Exercise passage
While Josh.ai is just a tiny start-up when compared to the giants of Amazon, Apple and Google, the company is backed by some serial entrepreneurs. Alex Capecelatro, the company’s CEO, and Tim Gill, CTO, have previously worked together building the mildly-popular ‘Tinder for Places’, Yeti app. Having sold that app, Josh.ai is the pair’s latest project.

With the smart home market estimated to be worth almost $150 billion globally by 2020, it’s not all that surprising that the duo turned their skills to developing for the connected home market. Rather than simply launch a new smart home device, however, the team behind Josh.ai have set their hopes on building a better voice-control system for smart homes. That puts them firmly in Amazon Alexa territory.

Josh.ai will be extremely different to Alexa and Google Home, however. While those two devices will always be for the masses, Josh.ai is hoping to carve itself a niche in the professionally-installed home automation market. That means it has to work with the likes of Crestron, Control4 and Savant.

“I was just amazed that all of the big automation systems – Crestron, Control4, and Savant – they cost hundreds of thousands of dollars, and the [user interface] looks like it’s from the 90’s,” he says in a statement to TechCrunch.

Records from a collection
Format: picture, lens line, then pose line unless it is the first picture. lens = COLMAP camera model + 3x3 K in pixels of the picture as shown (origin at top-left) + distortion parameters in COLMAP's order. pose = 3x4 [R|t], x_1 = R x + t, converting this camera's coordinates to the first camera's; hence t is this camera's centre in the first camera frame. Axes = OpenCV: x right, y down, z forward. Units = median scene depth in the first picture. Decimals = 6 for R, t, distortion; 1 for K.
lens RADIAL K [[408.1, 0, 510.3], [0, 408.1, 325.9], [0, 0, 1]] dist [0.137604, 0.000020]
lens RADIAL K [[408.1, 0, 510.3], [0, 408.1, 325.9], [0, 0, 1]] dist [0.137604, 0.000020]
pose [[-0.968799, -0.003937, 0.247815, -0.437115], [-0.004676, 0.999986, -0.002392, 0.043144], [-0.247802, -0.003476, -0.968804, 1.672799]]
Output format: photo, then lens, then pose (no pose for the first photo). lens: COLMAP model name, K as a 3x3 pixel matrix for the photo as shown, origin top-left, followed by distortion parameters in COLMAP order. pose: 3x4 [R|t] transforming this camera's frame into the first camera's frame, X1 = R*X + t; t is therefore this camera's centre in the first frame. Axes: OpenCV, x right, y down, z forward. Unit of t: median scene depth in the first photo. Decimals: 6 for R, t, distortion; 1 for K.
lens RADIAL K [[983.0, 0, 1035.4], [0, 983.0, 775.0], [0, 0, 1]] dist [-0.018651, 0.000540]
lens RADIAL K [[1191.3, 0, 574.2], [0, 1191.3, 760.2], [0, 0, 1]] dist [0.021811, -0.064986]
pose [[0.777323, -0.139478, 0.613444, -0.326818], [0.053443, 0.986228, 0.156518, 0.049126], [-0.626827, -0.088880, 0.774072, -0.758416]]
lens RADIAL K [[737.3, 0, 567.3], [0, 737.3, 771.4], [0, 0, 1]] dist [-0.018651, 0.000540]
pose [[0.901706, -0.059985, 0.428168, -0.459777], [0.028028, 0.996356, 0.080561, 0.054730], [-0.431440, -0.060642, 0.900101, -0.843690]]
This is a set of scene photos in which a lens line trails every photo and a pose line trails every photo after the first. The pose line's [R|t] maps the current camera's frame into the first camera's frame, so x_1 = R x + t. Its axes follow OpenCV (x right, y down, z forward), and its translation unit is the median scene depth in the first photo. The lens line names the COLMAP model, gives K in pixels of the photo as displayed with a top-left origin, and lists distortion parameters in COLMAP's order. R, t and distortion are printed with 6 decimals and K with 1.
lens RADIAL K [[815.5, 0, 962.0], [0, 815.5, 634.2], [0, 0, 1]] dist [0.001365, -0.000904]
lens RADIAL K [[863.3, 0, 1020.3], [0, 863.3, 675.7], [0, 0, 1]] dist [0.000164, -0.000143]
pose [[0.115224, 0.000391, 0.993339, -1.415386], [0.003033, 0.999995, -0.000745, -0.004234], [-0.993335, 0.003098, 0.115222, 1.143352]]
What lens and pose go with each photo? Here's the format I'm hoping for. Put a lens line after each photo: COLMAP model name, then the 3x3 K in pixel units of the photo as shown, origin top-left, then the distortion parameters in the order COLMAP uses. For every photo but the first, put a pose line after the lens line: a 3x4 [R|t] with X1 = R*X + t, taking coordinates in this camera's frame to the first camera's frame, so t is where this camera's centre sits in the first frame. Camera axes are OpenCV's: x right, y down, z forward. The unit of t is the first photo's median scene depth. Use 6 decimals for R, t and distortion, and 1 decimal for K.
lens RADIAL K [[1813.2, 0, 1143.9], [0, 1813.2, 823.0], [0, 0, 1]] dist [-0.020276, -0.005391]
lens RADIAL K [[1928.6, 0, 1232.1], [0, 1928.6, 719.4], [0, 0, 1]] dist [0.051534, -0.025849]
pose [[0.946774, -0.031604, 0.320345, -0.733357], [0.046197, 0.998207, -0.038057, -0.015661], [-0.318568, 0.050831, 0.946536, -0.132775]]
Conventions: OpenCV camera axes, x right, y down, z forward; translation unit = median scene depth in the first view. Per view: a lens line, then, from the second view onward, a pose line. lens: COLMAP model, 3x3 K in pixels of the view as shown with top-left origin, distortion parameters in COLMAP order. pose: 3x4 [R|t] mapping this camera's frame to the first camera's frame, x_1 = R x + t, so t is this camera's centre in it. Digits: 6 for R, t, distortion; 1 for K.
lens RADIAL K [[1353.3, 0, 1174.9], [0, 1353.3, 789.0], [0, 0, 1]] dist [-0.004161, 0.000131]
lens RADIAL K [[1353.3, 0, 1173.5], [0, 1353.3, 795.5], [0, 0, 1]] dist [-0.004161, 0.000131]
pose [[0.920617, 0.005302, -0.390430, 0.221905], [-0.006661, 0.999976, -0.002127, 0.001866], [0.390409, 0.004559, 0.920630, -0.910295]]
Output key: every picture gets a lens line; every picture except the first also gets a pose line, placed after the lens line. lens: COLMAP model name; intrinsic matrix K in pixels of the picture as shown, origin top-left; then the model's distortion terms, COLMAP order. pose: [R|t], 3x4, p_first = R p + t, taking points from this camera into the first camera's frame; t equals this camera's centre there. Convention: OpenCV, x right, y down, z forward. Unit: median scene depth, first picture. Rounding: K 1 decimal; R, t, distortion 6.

Questions
**1)** Return the words of the Josh.ai passage starting at "Josh.ai will be" and ending at "Control4 and Savant.".
**2)** According to the Josh.ai passage, which three systems does Josh.ai have to work with?
Rely only on the Josh.ai passage for what comes next.

Solutions to the tasks
**1)**
Josh.ai will be extremely different to Alexa and Google Home, however. While those two devices will always be for the masses, Josh.ai is hoping to carve itself a niche in the professionally-installed home automation market. That means it has to work with the likes of Crestron, Control4 and Savant.

**2)** Crestron, Control4 and Savant.